===== Excerpted records

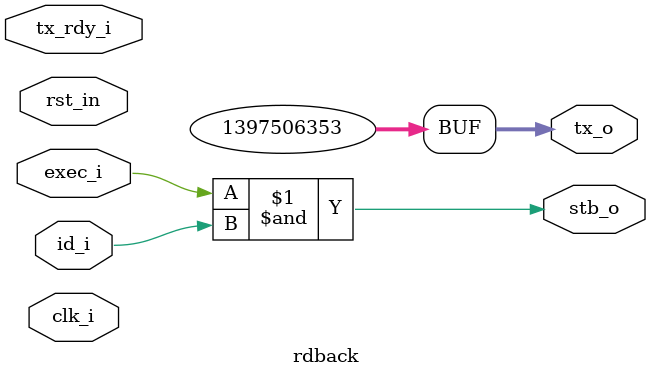
<source format=sv>
/* Copyright (C) 2021-2022 Meinhard Kissich
 * Copyright (C) 2021-2022 Klaus Weinbauer
 *
 * This program is free software: you can redistribute it and/or modify
 * it under the terms of the GNU General Public License as published by
 * the Free Software Foundation, either version 3 of the License, or
 * (at your option) any later version.
 *
 * This program is distributed in the hope that it will be useful,
 * but WITHOUT ANY WARRANTY; without even the implied warranty of
 * MERCHANTABILITY or FITNESS FOR A PARTICULAR PURPOSE.  See the
 * GNU General Public License for more details.
 *
 * You should have received a copy of the GNU General Public License
 * along with this program.  If not, see <https://www.gnu.org/licenses/>.
 *
 * file: rdback.sv
 * usage:
 *
 * Without OLS extensions, the readback only provides the device's ID.
 * When OLS instructions are supported, the client can read back parameters
 * that span over multiple words. As the read-back and the transmission of 
 * samples are disjunct phases, the FSMs are split (ctrl vs. rdback).
 */

`default_nettype wire
`timescale 1ns/1ps

module rdback (
  // General            
  input  logic                  clk_i,      //! system clock 
  input  logic                  rst_in,     //! system reset, low active
  input  logic                  exec_i,     //! execute command
  input  logic                  tx_rdy_i,   //! transceiver is ready
  // Select readback data
  input  logic                  id_i,       //! flag to read back id
  //input  logic                  rd_meta_i   // Not yet used
  output logic [31:0]           tx_o,       //! transmit data output
  output logic                  stb_o       //! strobe transmit 
);

// Most of the control signals can be ignored until OLS
// instructions are supported.
assign tx_o   = "SLA1";
assign stb_o  = exec_i & id_i;

endmodule
</source>
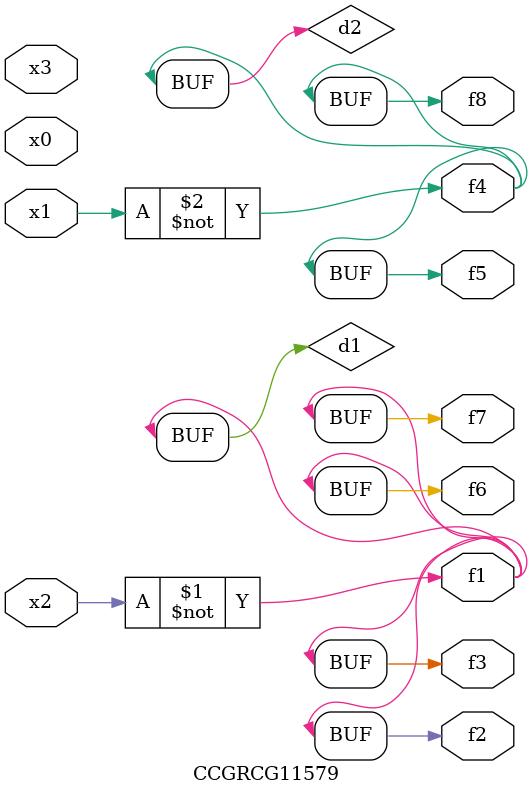
<source format=v>
module CCGRCG11579(
	input x0, x1, x2, x3,
	output f1, f2, f3, f4, f5, f6, f7, f8
);

	wire d1, d2;

	xnor (d1, x2);
	not (d2, x1);
	assign f1 = d1;
	assign f2 = d1;
	assign f3 = d1;
	assign f4 = d2;
	assign f5 = d2;
	assign f6 = d1;
	assign f7 = d1;
	assign f8 = d2;
endmodule

</source>
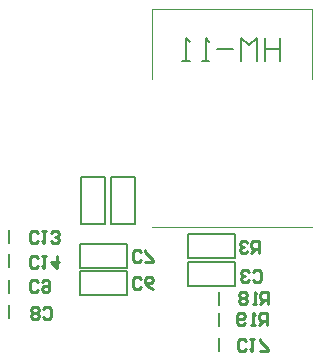
<source format=gbo>
G04 Layer_Color=32896*
%FSLAX43Y43*%
%MOMM*%
G71*
G01*
G75*
%ADD17C,0.254*%
%ADD18C,0.200*%
%ADD46C,0.100*%
D17*
X24542Y1834D02*
X24376Y1667D01*
X24043D01*
X23876Y1834D01*
Y2500D01*
X24043Y2667D01*
X24376D01*
X24542Y2500D01*
X24876Y2667D02*
X25209D01*
X25042D01*
Y1667D01*
X24876Y1834D01*
X25709Y1667D02*
X26375D01*
Y1834D01*
X25709Y2500D01*
Y2667D01*
X25115Y8326D02*
X25281Y8493D01*
X25614D01*
X25781Y8326D01*
Y7660D01*
X25614Y7493D01*
X25281D01*
X25115Y7660D01*
X24781Y8326D02*
X24615Y8493D01*
X24281D01*
X24115Y8326D01*
Y8159D01*
X24281Y7993D01*
X24448D01*
X24281D01*
X24115Y7826D01*
Y7660D01*
X24281Y7493D01*
X24615D01*
X24781Y7660D01*
X15652Y7041D02*
X15486Y6874D01*
X15153D01*
X14986Y7041D01*
Y7707D01*
X15153Y7874D01*
X15486D01*
X15652Y7707D01*
X16652Y6874D02*
X16319Y7041D01*
X15986Y7374D01*
Y7707D01*
X16152Y7874D01*
X16486D01*
X16652Y7707D01*
Y7541D01*
X16486Y7374D01*
X15986D01*
X15652Y9327D02*
X15486Y9160D01*
X15153D01*
X14986Y9327D01*
Y9993D01*
X15153Y10160D01*
X15486D01*
X15652Y9993D01*
X15986Y9160D02*
X16652D01*
Y9327D01*
X15986Y9993D01*
Y10160D01*
X25654Y9906D02*
Y10906D01*
X25154D01*
X24988Y10739D01*
Y10406D01*
X25154Y10239D01*
X25654D01*
X25321D02*
X24988Y9906D01*
X24654Y10739D02*
X24488Y10906D01*
X24154D01*
X23988Y10739D01*
Y10572D01*
X24154Y10406D01*
X24321D01*
X24154D01*
X23988Y10239D01*
Y10073D01*
X24154Y9906D01*
X24488D01*
X24654Y10073D01*
X7335Y5151D02*
X7501Y5318D01*
X7834D01*
X8001Y5151D01*
Y4485D01*
X7834Y4318D01*
X7501D01*
X7335Y4485D01*
X7001Y5151D02*
X6835Y5318D01*
X6501D01*
X6335Y5151D01*
Y4984D01*
X6501Y4818D01*
X6335Y4651D01*
Y4485D01*
X6501Y4318D01*
X6835D01*
X7001Y4485D01*
Y4651D01*
X6835Y4818D01*
X7001Y4984D01*
Y5151D01*
X6835Y4818D02*
X6501D01*
X6889Y6787D02*
X6723Y6620D01*
X6390D01*
X6223Y6787D01*
Y7453D01*
X6390Y7620D01*
X6723D01*
X6889Y7453D01*
X7223D02*
X7389Y7620D01*
X7723D01*
X7889Y7453D01*
Y6787D01*
X7723Y6620D01*
X7389D01*
X7223Y6787D01*
Y6954D01*
X7389Y7120D01*
X7889D01*
X26416Y5588D02*
Y6588D01*
X25916D01*
X25750Y6421D01*
Y6088D01*
X25916Y5921D01*
X26416D01*
X26083D02*
X25750Y5588D01*
X25416D02*
X25083D01*
X25250D01*
Y6588D01*
X25416Y6421D01*
X24583D02*
X24417Y6588D01*
X24083D01*
X23917Y6421D01*
Y6254D01*
X24083Y6088D01*
X23917Y5921D01*
Y5755D01*
X24083Y5588D01*
X24417D01*
X24583Y5755D01*
Y5921D01*
X24417Y6088D01*
X24583Y6254D01*
Y6421D01*
X24417Y6088D02*
X24083D01*
X26289Y3810D02*
Y4810D01*
X25789D01*
X25623Y4643D01*
Y4310D01*
X25789Y4143D01*
X26289D01*
X25956D02*
X25623Y3810D01*
X25289D02*
X24956D01*
X25123D01*
Y4810D01*
X25289Y4643D01*
X24456Y3977D02*
X24290Y3810D01*
X23956D01*
X23790Y3977D01*
Y4643D01*
X23956Y4810D01*
X24290D01*
X24456Y4643D01*
Y4476D01*
X24290Y4310D01*
X23790D01*
X6889Y10978D02*
X6723Y10811D01*
X6390D01*
X6223Y10978D01*
Y11644D01*
X6390Y11811D01*
X6723D01*
X6889Y11644D01*
X7223Y11811D02*
X7556D01*
X7389D01*
Y10811D01*
X7223Y10978D01*
X8056D02*
X8222Y10811D01*
X8556D01*
X8722Y10978D01*
Y11145D01*
X8556Y11311D01*
X8389D01*
X8556D01*
X8722Y11478D01*
Y11644D01*
X8556Y11811D01*
X8222D01*
X8056Y11644D01*
X6889Y8819D02*
X6723Y8652D01*
X6390D01*
X6223Y8819D01*
Y9485D01*
X6390Y9652D01*
X6723D01*
X6889Y9485D01*
X7223Y9652D02*
X7556D01*
X7389D01*
Y8652D01*
X7223Y8819D01*
X8556Y9652D02*
Y8652D01*
X8056Y9152D01*
X8722D01*
D18*
X14446Y6366D02*
Y8366D01*
X10446Y6366D02*
Y8366D01*
X10446Y6366D02*
X14446D01*
X10446Y8366D02*
X14446D01*
X4445Y4403D02*
Y5503D01*
Y6562D02*
Y7662D01*
X10446Y10652D02*
X14446D01*
X10446Y8652D02*
X14446D01*
X10446D02*
Y10652D01*
X14446Y8652D02*
Y10652D01*
X4445Y8721D02*
Y9821D01*
Y10753D02*
Y11853D01*
X19590Y11541D02*
X23590D01*
X19590Y9541D02*
X23590D01*
Y9541D02*
Y11541D01*
X19590Y9541D02*
Y11541D01*
Y7128D02*
Y9128D01*
X23590Y7128D02*
Y9128D01*
X19590D02*
X23590D01*
X19590Y7128D02*
X23590D01*
X22225Y3768D02*
Y4868D01*
Y5546D02*
Y6646D01*
X13097Y12351D02*
Y16351D01*
X15097Y12351D02*
Y16351D01*
X13097Y12351D02*
X15097D01*
X13097Y16351D02*
X15097D01*
X10557Y12351D02*
Y16351D01*
X12557Y12351D02*
Y16351D01*
X10557Y12351D02*
X12557D01*
X10557Y16351D02*
X12557D01*
X22225Y1609D02*
Y2709D01*
X27432Y28161D02*
Y26162D01*
Y27162D01*
X26099D01*
Y28161D01*
Y26162D01*
X25433D02*
Y28161D01*
X24766Y27495D01*
X24100Y28161D01*
Y26162D01*
X23433Y27162D02*
X22100D01*
X21434Y26162D02*
X20767D01*
X21101D01*
Y28161D01*
X21434Y27828D01*
X19768Y26162D02*
X19101D01*
X19435D01*
Y28161D01*
X19768Y27828D01*
D46*
X16599Y12122D02*
X30099D01*
Y24622D02*
Y30622D01*
X16599D02*
X30099D01*
X16599Y24622D02*
Y30622D01*
M02*

</source>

==========

From the entries above, list each line with "data" in it.

  // Select readback data
  output logic [31:0]           tx_o,       //! transmit data output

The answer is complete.